On September 1, Fathom Events hosted a special premiere of 31 in cinemas across the United States. The event included a world premier of the "Gore Whore" music video, and other activities.

===Rating===
31 was submitted to the Motion Picture Association of America twice and both times received an NC-17 rating. The description as given by the MPAA notes "sadistic graphic violence, bizarre sexuality/nudity, pervasive disturbing images and some strong language." On January 5, 2016, the film was finally granted an "R" rating for "strong bloody horror violence, pervasive language, sexual content and drug use". Zombie later told a fan on Facebook that the "Zombie Cut" would eventually be released on DVD and would include the uncut version.

===Critical reception===
The film holds an approval rating of 47% on Rotten Tomatoes based on 47 reviews and has an average rating of 5.43/10. The site's consensus reads, "31 delivers all the high-energy gore Rob Zombie fans have come to expect, but a lack of fresh ideas and likable characters mean only the already converted need apply". On Metacritic, which assigns a normalized rating, the film has a score of 35 out of 100 based on 13 reviews, indicating "generally unfavorable" reviews.

Much of the negative reaction to the film centered around claims that the film was forced and unoriginal, with Variety writing that the "energetic exercise in forced badassery will be too silly and self-conscious to feel genuinely edgy, despite all the blood spilt and familiar taboos violated."

The film received praise from Bloody Disgusting, which claimed "31 is Rob Zombie's The Running Man and it works". Trent Wilkie of Fangoria gave the film a mixed review saying "It is violent and campy, with the requisite sex, blood, profanity and gore.

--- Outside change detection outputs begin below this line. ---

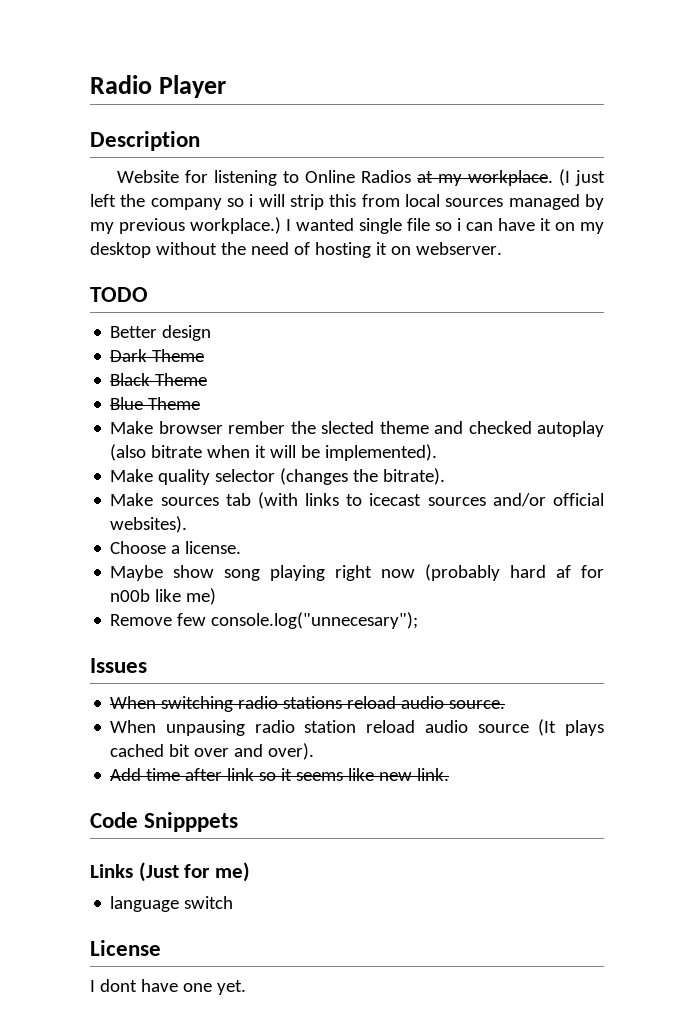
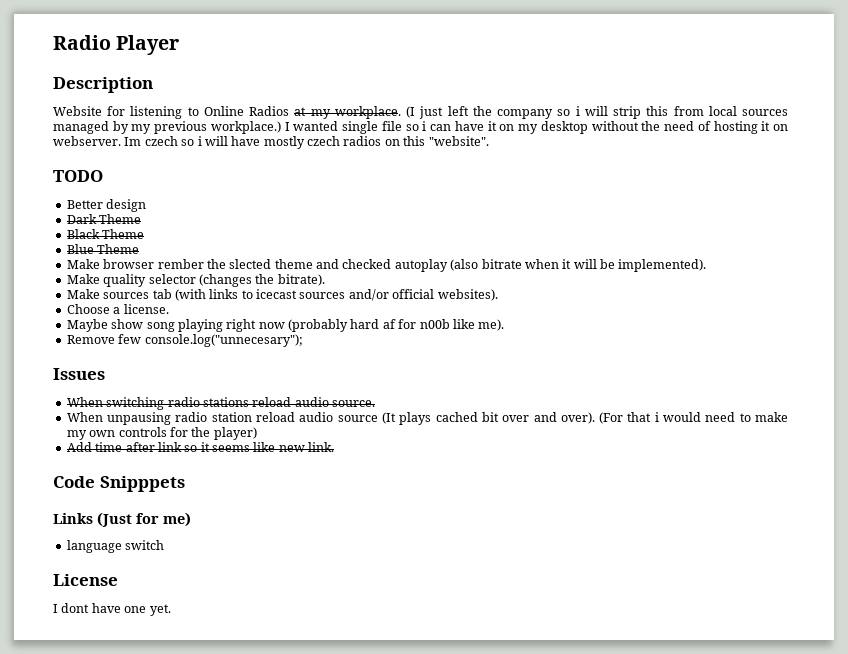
(502, 248) none -> [124,136,489,149] Im czech so i will have mostly czech radios on this "website".
[186,588,217,605] me) -> [478,319,505,331] me).
(315, 751) none -> [599,412,788,424] [66,427,257,440] (For that i would need to make my own controls for the player)

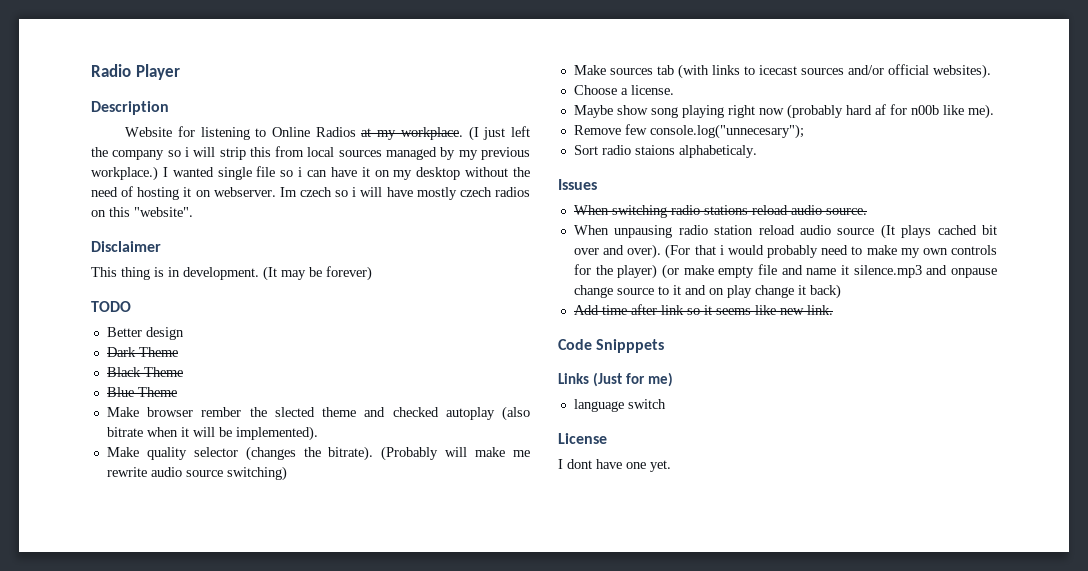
(489, 141) none -> [91,241,161,252] [91,266,372,281] // Disclaimer // This thing is in development. (It may be forever)
(325, 280) none -> [381,446,530,461] [106,466,287,481] (Probably will make me rewrite audio source switching)
(303, 340) none -> [573,145,757,158] // Sort radio staions alphabeticaly.
(702, 417) none -> [767,245,819,258] probably
(257, 433) none -> [661,264,998,279] [573,284,841,299] (or make empty file and name it silence.mp3 and onpause change source to it and on play change it back)

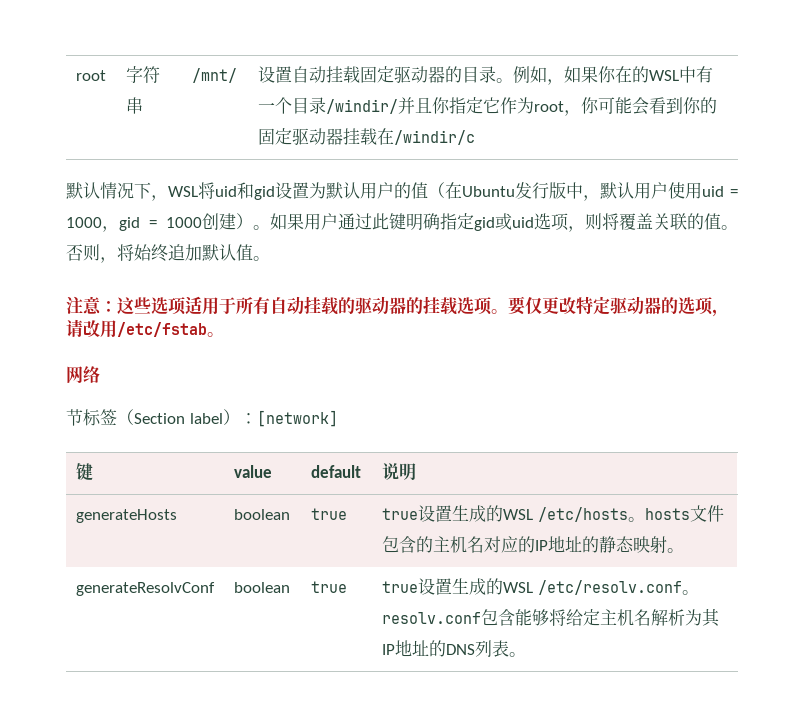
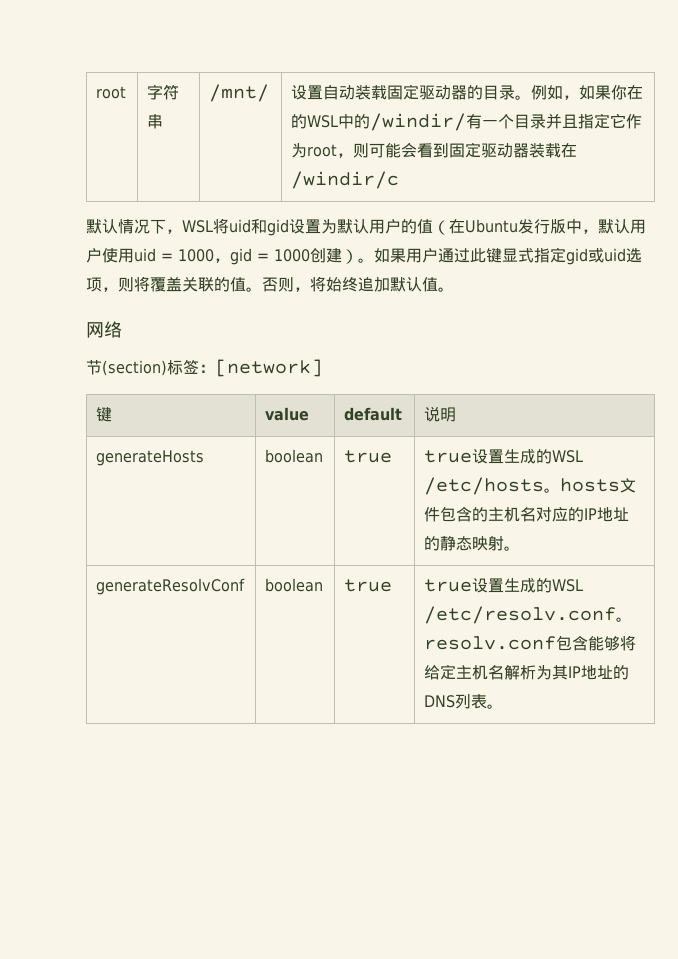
[325,66,343,83] 挂 -> [355,85,372,100] 装
(696, 74) none -> [354,113,467,131] 的/windir/
[325,97,450,114] /windir/并且你 -> [546,113,579,129] 并且
[580,97,599,114] 你 -> [353,143,370,158] 则
[682,97,717,114] [257,128,360,145] 你的固定驱动器挂 -> [449,142,546,158] 固定驱动器装
[406,213,441,231] 明确 -> [502,248,534,263] 显式
[66,296,729,317] [66,319,224,338] [66,366,100,383] [66,409,240,426] 注意：这些选项适用于所有自动挂载的驱动器的挂载选项。要仅更改特定驱动器的选项，请改用/etc/fstab。 // 网络 // 节标签（Section label） -> [86,321,122,338] [86,359,199,376] 网络 // 节(section)标签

But ultimately, it feels rushed and leaves one with the sense of an unfinished idea." However, Jerry Smith, also writing for Fangoria, put it on his year's "Top Ten" list saying, "31 is a mean-as-hell, take-no-prisoners exploitation film filled to the absolute brim with mean-as-all-hell clowns, carnies and, by far, one of the best horror performances of the year."

Shock Till You Drop gave the film approval with a caveat saying "Rob Zombie's 31 succeeds as a throwback to the days of quickie exploitation movies. That's exactly what it is trying to be, and, what it is. So, if you want caviar, keep looking. But if you are in the mood for a candy-colored bacon cheeseburger of a flick with extra grease and BBQ sauce, 31 is for you". In a similar vein, Film School Rejects commented that "31 is Zombie's mildly entertaining take on a stale and simple setup. You already know if it's for you".

==Awards and nominations==

| Award | Category | Recipient(s) | Result |
| BloodGuts UK Horror Awards | Best Actor | Richard Brake | Nominated |
| Best Supporting Actor | Malcolm McDowell | Nominated |
| Best Supporting Actress | Meg Foster | Nominated |
| Best Soundtrack/Score | John 5 | Nominated |
| Fangoria Chainsaw Awards | Best Supporting Actor | Richard Brake | Nominated |
| Fright Meter Awards | Best Supporting Actor | Won |
| Best Score | John 5, Rob Zombie | Nominated |
| Best Makeup | Wayne Toth | Nominated |

==Home media==
31 was exclusively released on Shudder two weeks before being released on DVD. The film was released on DVD and Blu-ray on December 20, 2016. The home release contained a behind-the-scenes documentary (a two-hour version on DVD/Blu-ray, four-hour version on VOD) directed by Josh Hasty.